Dans "exercices de style", livre paru en 1947, Raymond Queneau raconte 99 fois, de 99 manières différentes une brève histoire :
Le narrateur rencontre dans un bus un jeune homme au long cou, coiffé d'un chapeau mou orné d'une tresse tenant lieu de ruban. Celui-ci échange quelques mots assez vifs avec un autre voyageur, puis va s'asseoir à une autre place. Un peu plus tard, le narrateur revoit le même jeune homme  en train de discuter devant la gare Saint Lazare avec un ami qui lui conseille d'ajuster (ou d'ajouter) un bouton de son pardessus.
ce qui donne, par exemple :


 Ampoulé. 
 
À l'heure où commencent à se gercer les doigts roses de l'aurore, je montai tel un dard rapide dans un autobus à la puissance stature et aux yeux de vache de la ligne S au trajet sinueux. Je remarquai, avec la précision et l'acuité de l'Indien sur le sentier de la guerre, la présence d'un jeune homme dont le col était plus long que celui de la girafe au pied rapide, et dont le chapeau de feutre mou fendu s'ornait d'une tresse, tel le héros d'un exercice de style.

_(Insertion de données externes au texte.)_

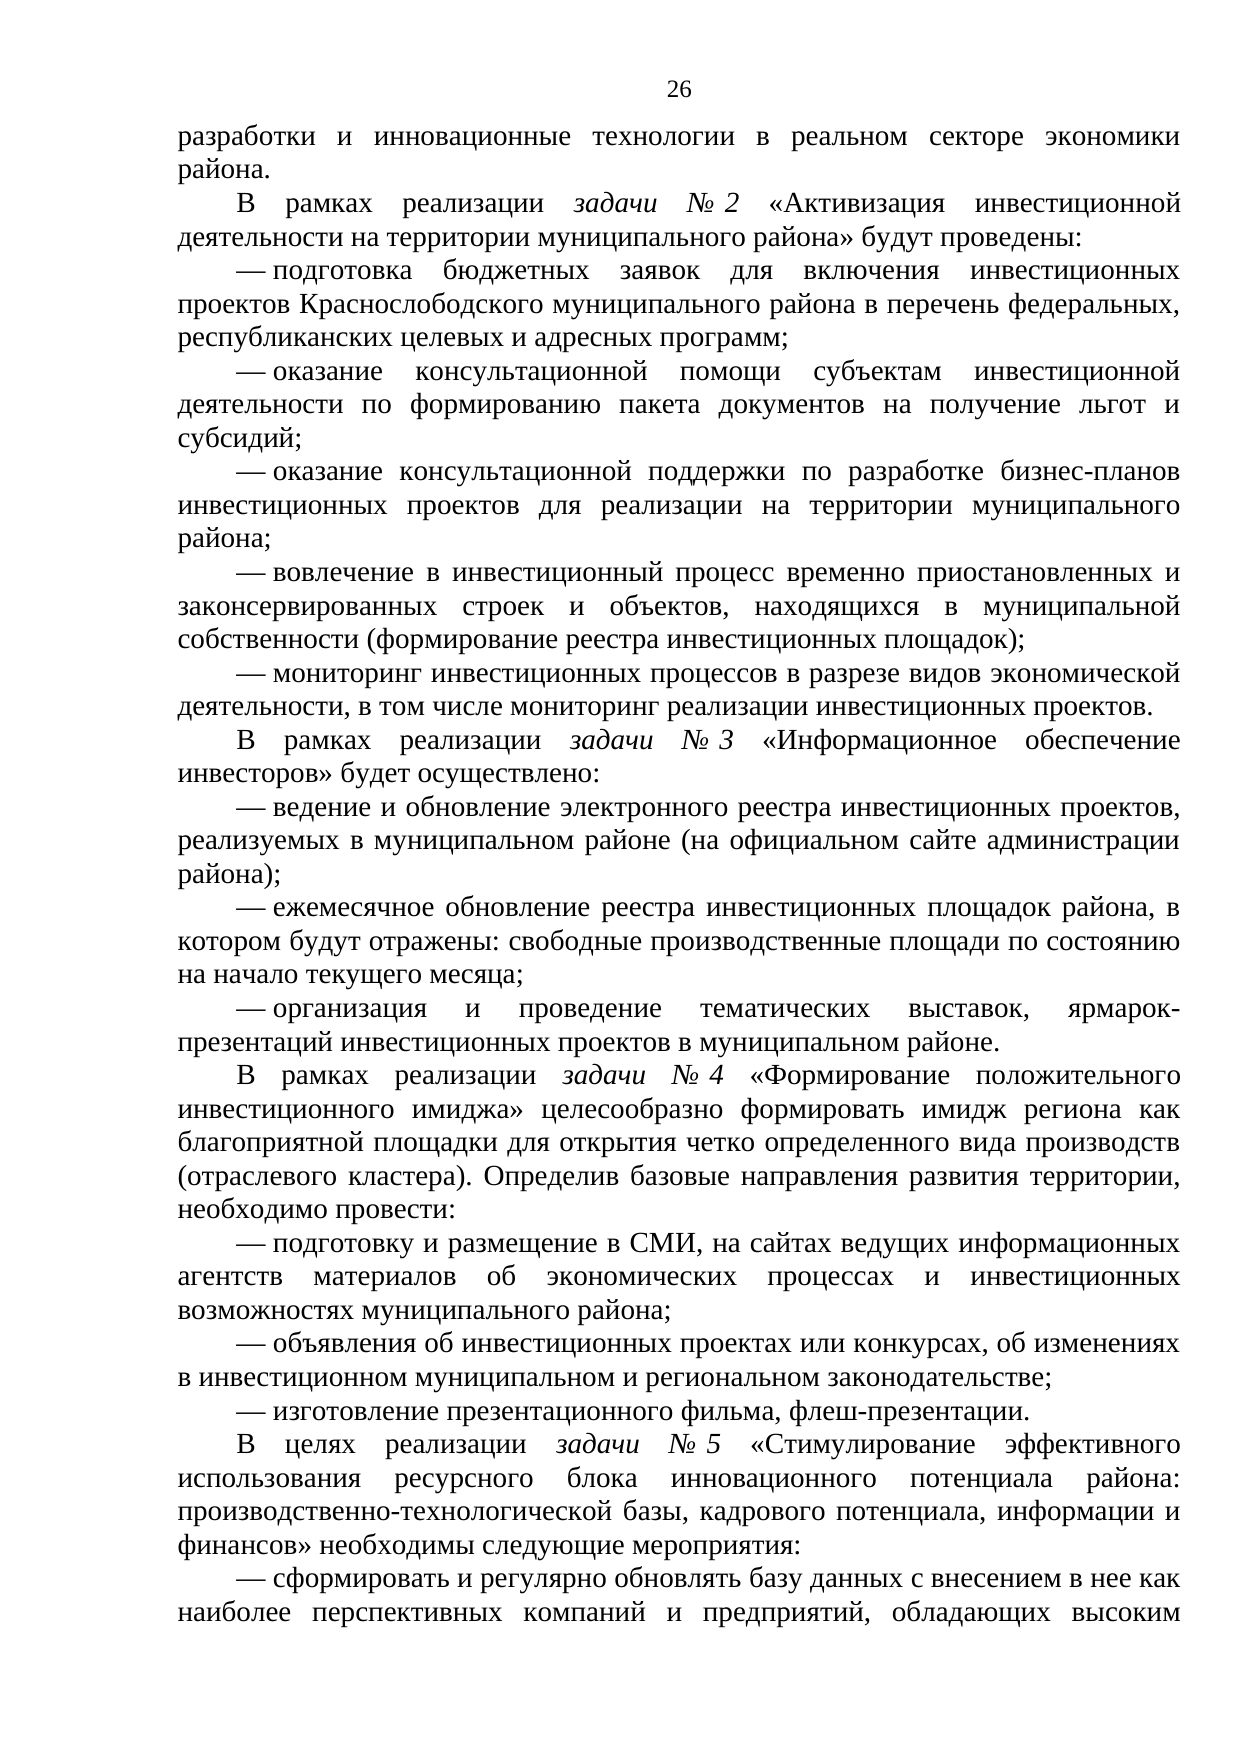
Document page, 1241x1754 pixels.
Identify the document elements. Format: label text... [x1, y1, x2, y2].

La funeste Discorde aux seins de suie vint de sa bouche empestée par un néant de dentifrice, la Discorde, dis-je, vint souffler son virus malin entre ce jeune homme au col de girafe et à la tresse autour du chapeau, et un voyageur à la mine indécise et farineuse. Celui-là s'adressa en ces termes à celui-ci : «Dites-donc, vous, on dirait que vous le faites exprès de me marcher sur les pieds !» Ayant dit ces mots, le jeune homme au col de girafe et à la tresse autour du chapeau s'alla vite asseoir. 
 
Plus tard, dans la Cour de Rome aux majestueuses proportions, j'aperçus de nouveau le jeune homme au cou de girafe et à la tresse autour du chapeau, accompagné d'un camarade arbitre des élégances qui proférait cette critique que je pus entendre de mon oreille agile, critique adressée au vêtement le plus extérieur du jeune homme au col de girafe et à la tresse autour du chapeau : «tu devrais en diminuer l'échancrure par l'addition ou l'exhaussement d'un bouton à la périphérie circulaire.» 
 
Vulgaire. 
 
L'était un peu plus de midi quand j'ai pu monter dans l'bus. Je monte donc, j'paye ma place comme de bien entendu et voilàtipas qu'alors j'remarque un zozo l'air pied, avec un cou qu'on aurait dit un télescope et une sorte de ficelle autour du galurin. Je l'regarde passque j'lui trouve l'air pied quand le voilàtipas qu'i's'met à interpeller son voisin. Dites-donc, qu'il lui fait, vous pourriez pas faire attention, qu'il ajoute, on dirait, qu'il pleurniche, qu'vous l'faites essprais, qu'i bafouille, deummarcher toutltemps sullé panards, qu'i dit. Làdessus, tout fier de lui, il va s'asseoir. Comme un pied. 
 
Jrepasse plus tard Cour de Rome et jl'aperçois qui discute le bout de gras avec autre zozo de son espèce. Dis-donc, qu'i lui faisait l'autre, tu dvrais, qu'i lui disait, mettre un ottbouton, qu'il ajoutait, à ton pardingue, qu'i concluait. 


 
 

A votre tour, racontez l'histoire suivante en utilisant différents styles, par exemple journalistique, poétique, énigmatique, interrogatif, humoristique, en alexandrins,ampoulé, vulgaire... :

C’est une paire de chaussures. Elle sont usées, craquelées. Rangées dans le bas d’un placard. On les retrouve plus tard au bord de l’eau, sur la plage. La mer monte. Elles disparaissent. Un homme regarde la mer, les pieds nus.